In a definitive commentary for the Wall Street Journal, national security adviser HR McMaster and director of the National Economic Council Gary Cohn sketched the outlines of a “Trump Doctrine” in American foreign policy. In the process, they completely recast Washington’s global role.

These two key presidential aides were apparently trying to explain what Donald Trump’s “America First” ideology means for US foreign policy. The results are alarming.

They start with a Hobbesian vision of international relations as an anarchic war of all against all – a most unrealistic version of “realism”. They endorse “a clear-eyed outlook that the world is not a ‘global community’ but an arena where nations, non-governmental actors and businesses engage and compete for advantage.” And, to dispel any doubts, “rather than deny this elemental nature of international affairs, we embrace it.”

They have “a clear message to our friends and partners: where our interests align, we are open to working together”. Everything is contingent and transactional. No real “friends” or “partners”. No community. Just patrons and clients, rivals and competitors.

They are obviously right this represents “a strategic shift for the United States”. Less convincing is their claim it “signals the restoration of American leadership and our government’s traditional role overseas”.

In fact, this values-free paradigm abandons American claims of leadership, vision or standing for anything beyond narrow and short-term gains. It’s also a clear repudiation of Washington’s actual “traditional role overseas”.

As the dust settled following the Second World War, the outmoded isolationism that had left the country so ill-prepared for that conflict and its aftermath lost any real influence.

Instead, a debate ensued between two approaches to the Cold War that, until now, demarcated the essential parameters of the American foreign policy conversation.

One view, defined by the diplomat George Kennan, sought to contain the Soviet Union and wait for its despotic system to collapse under the weight of its own contradictions. The competing view, defined by philosopher and former Trotskyite James Burnham, urged a far more aggressive approach, seeking the deliberate development of a coercive global American empire and a campaign to defeat and destroy the USSR.

The containment view almost entirely won, although Ronald Reagan articulated some essentially Burnhamite rhetoric. The key, though, is that for all their differences both Kennanites and Burnhamites agreed the United States absolutely needed to globally trumpet its economic and cultural dynamism, democratic character, liberal values and what it could positively offer the world in contrast to Soviet economic malaise, social atrophy and political repression.

________________________________________

_To-do item A_:
How would you render this sentence from the foreign policy commentary in Spanish: "The containment view almost entirely won, although Ronald Reagan articulated some essentially Burnhamite rhetoric."
_To-do item B_:
Could you copy only the lines in the rows below that run from the line holding "background color <br>" through the line holding "variante **a5** )", both included, with nothing altered?

________________________________________

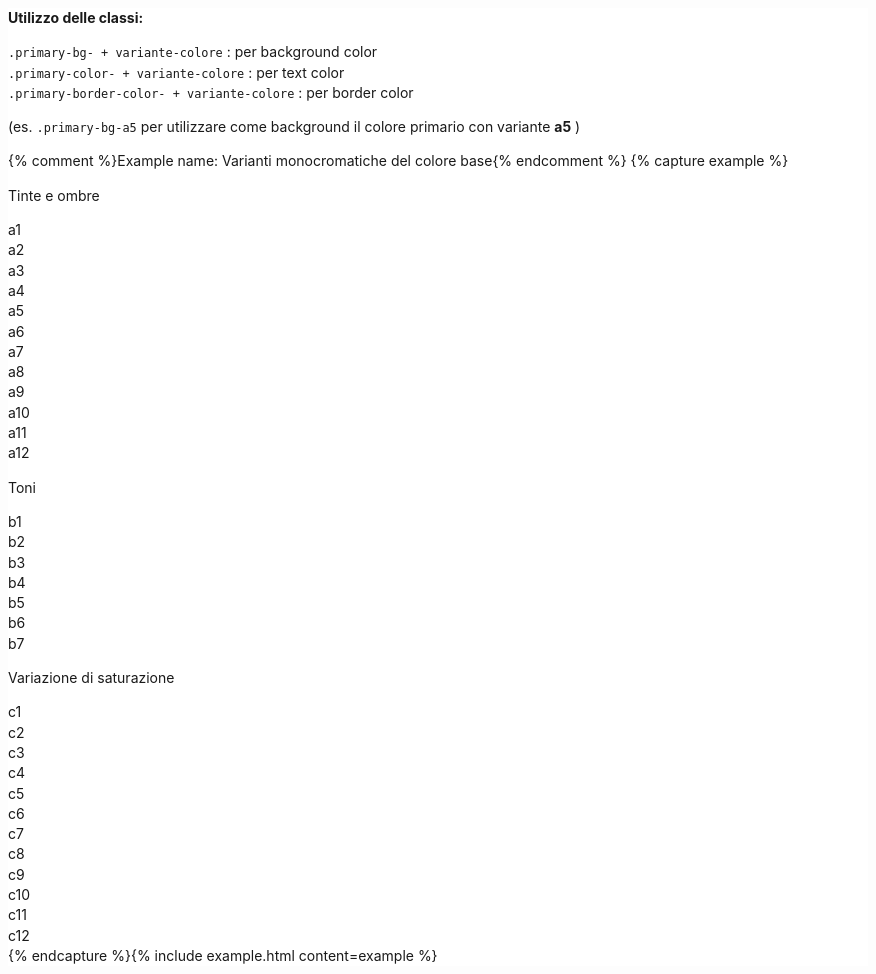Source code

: **Utilizzo delle classi:**

`.primary-bg- + variante-colore` : per background color <br>
`.primary-color- + variante-colore` : per text color<br>
`.primary-border-color- + variante-colore` : per border color

(es. `.primary-bg-a5` per utilizzare come background il colore primario con variante **a5** )

<div class="exclude-a11y-check">
{% comment %}Example name: Varianti monocromatiche del colore base{% endcomment %}
{% capture example %}
<div class="bd-example-border-utils">
  <div class="row">
    <div class="col-xs-12 col-md-3">
      <p>Tinte e ombre</p>
      <div class="c-line primary-bg-a1">a1</div>
      <div class="c-line primary-bg-a2">a2</div>
      <div class="c-line primary-bg-a3">a3</div>
      <div class="c-line primary-bg-a4">a4</div>
      <div class="c-line primary-bg-a5">a5</div>
      <div class="c-line white-color primary-bg-a6">a6</div>
      <div class="c-line white-color primary-bg-a7">a7</div>
      <div class="c-line white-color primary-bg-a8">a8</div>
      <div class="c-line white-color primary-bg-a9">a9</div>
      <div class="c-line white-color primary-bg-a10">a10</div>
      <div class="c-line white-color primary-bg-a11">a11</div>
      <div class="c-line white-color primary-bg-a12">a12</div>
    </div>
    <div class="col-xs-12 col-md-3">
      <p>Toni</p>
      <div class="c-line primary-bg-b1 white-color">b1</div>
      <div class="c-line primary-bg-b2 white-color">b2</div>
      <div class="c-line primary-bg-b3 white-color">b3</div>
      <div class="c-line primary-bg-b4 white-color">b4</div>
      <div class="c-line primary-bg-b5 white-color">b5</div>
      <div class="c-line primary-bg-b6 white-color">b6</div>
      <div class="c-line primary-bg-b7 white-color">b7</div>
    </div>
    <div class="col-xs-12 col-md-3">
      <p>Variazione di saturazione</p>
      <div class="c-line primary-bg-c1">c1</div>
      <div class="c-line primary-bg-c2">c2</div>
      <div class="c-line primary-bg-c3">c3</div>
      <div class="c-line primary-bg-c4">c4</div>
      <div class="c-line primary-bg-c5">c5</div>
      <div class="c-line primary-bg-c6">c6</div>
      <div class="c-line primary-bg-c7">c7</div>
      <div class="c-line primary-bg-c8">c8</div>
      <div class="c-line primary-bg-c9">c9</div>
      <div class="c-line primary-bg-c10">c10</div>
      <div class="c-line white-color primary-bg-c11">c11</div>
      <div class="c-line white-color primary-bg-c12">c12</div>
    </div>
  </div>
</div>
{% endcapture %}{% include example.html content=example %}
</div>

________________________________________

_Answer A_:
La visión de la contención triunfó casi por completo, aunque Ronald Reagan articuló cierta retórica esencialmente burnhamiana.

_Answer B_:
`.primary-bg- + variante-colore` : per background color <br>
`.primary-color- + variante-colore` : per text color<br>
`.primary-border-color- + variante-colore` : per border color

(es. `.primary-bg-a5` per utilizzare come background il colore primario con variante **a5** )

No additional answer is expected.